You need to explain yourself. Why does order matter, and where did your calculations except 6*5*4 come from?

You could use permutations, with 120 as the denominator, as long as you use the correct corresponding numerator. There is no need or advantage to using permutations.
#3
05-04-2019, 11:32 AM
 actuaryxjh SOA Join Date: Aug 2018 College: Rutgers University Posts: 20

Quote:
 Originally Posted by Gandalf You need to explain yourself. Why does order matter, and where did your calculations except 6*5*4 come from? You could use permutations, with 120 as the denominator, as long as you use the correct corresponding numerator. There is no need or advantage to using permutations.
I don't know how to express my thoughts, but I feel like combination is not correct, order really matters in this case.
#4
05-04-2019, 11:42 AM
 Gandalf Site Supporter Site Supporter SOA Join Date: Nov 2001 Location: Middle Earth Posts: 31,285

If you want to use order, write down all the possible orders that work, and then calculate how many ways there are of getting that order. You would then conclude that the combination method works.
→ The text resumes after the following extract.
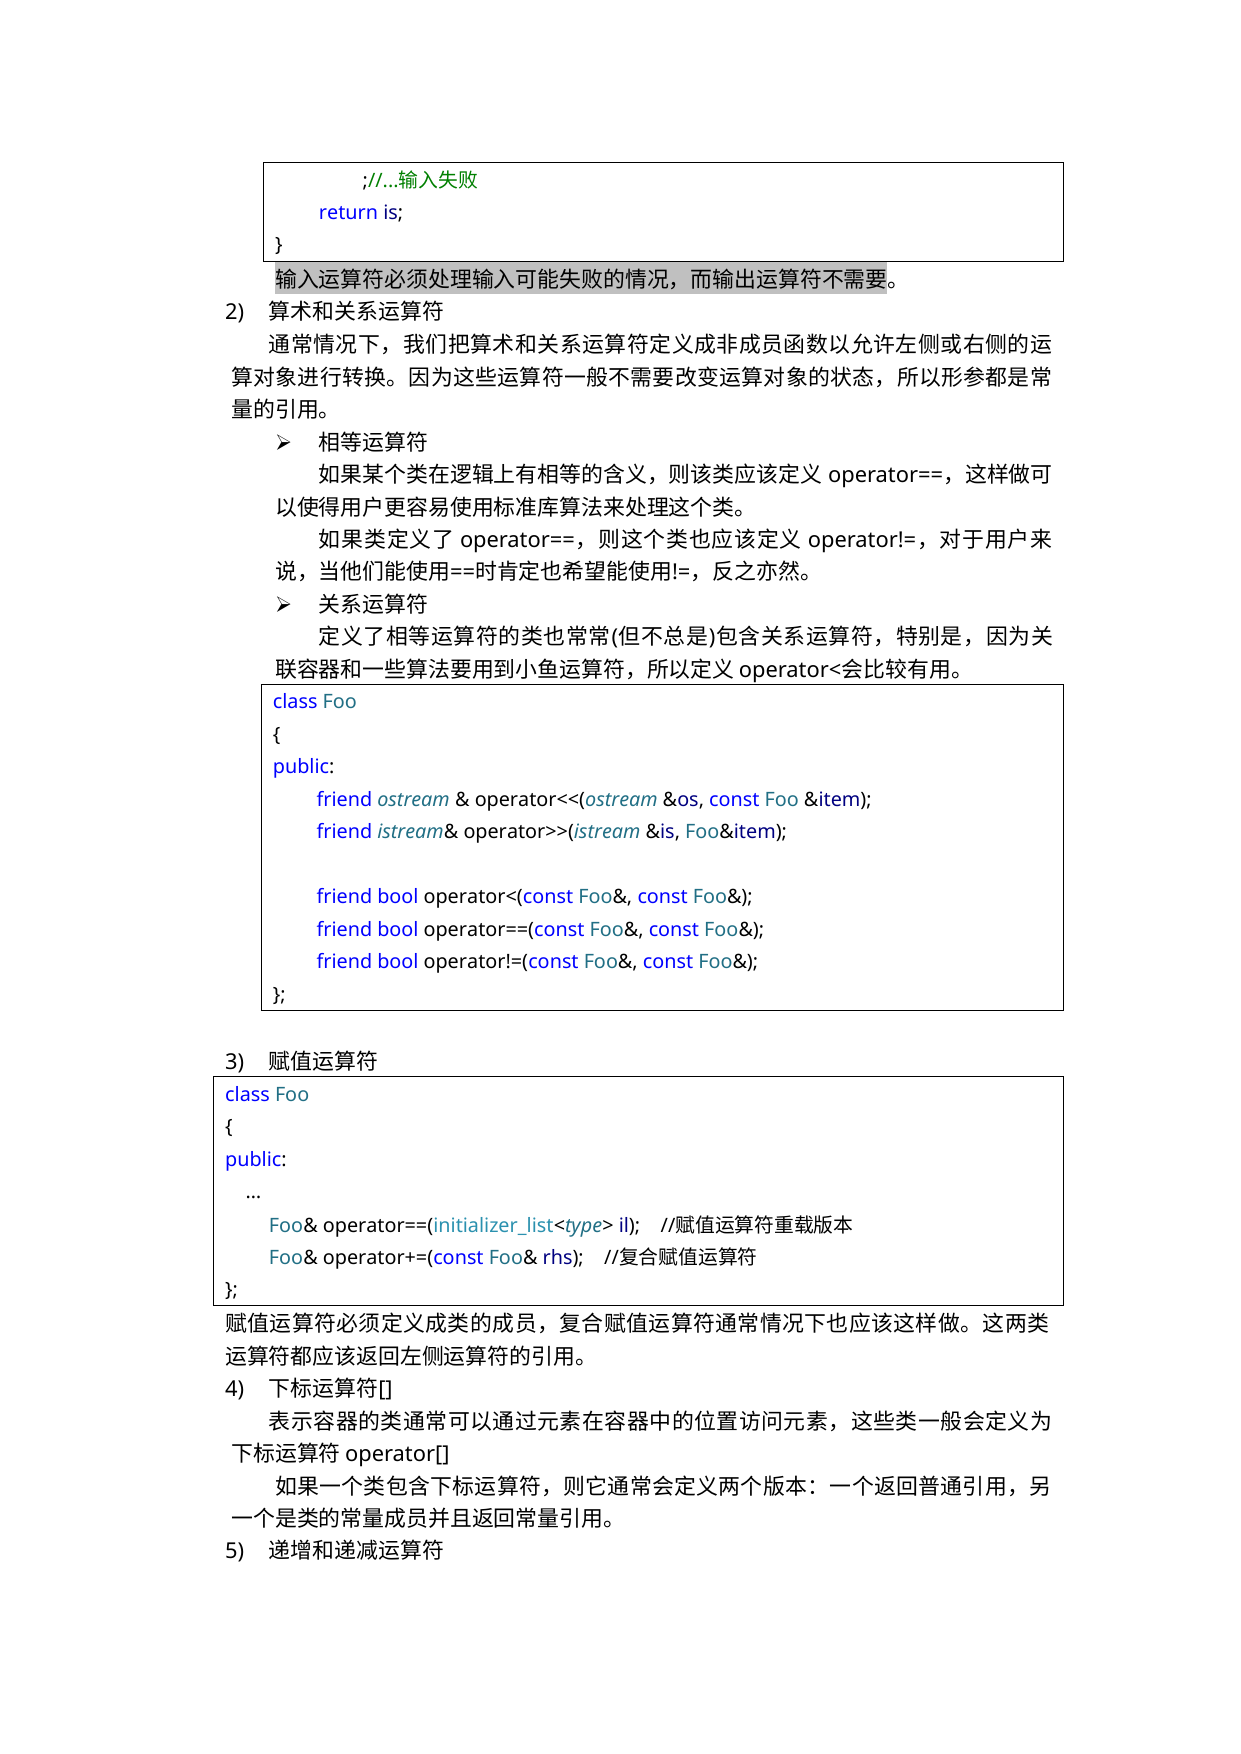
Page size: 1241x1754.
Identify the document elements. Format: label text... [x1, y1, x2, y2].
For example, Qnd works, and there are 2*3*1 ways of getting that order.
#5
05-04-2019, 11:56 AM
 Academic Actuary Member Join Date: Sep 2009 Posts: 8,924

For this particular problem the easiest way is to calculate the probability of the complement which is the probability of not picking a quarter. You could do this by multiplying probabilities (4/6)(3/5)(2/4) or by using a counting rule.
#6
05-06-2019, 03:47 PM
 actuaryxjh SOA Join Date: Aug 2018 College: Rutgers University Posts: 20

Thank you Gandalf and Academic Actuary~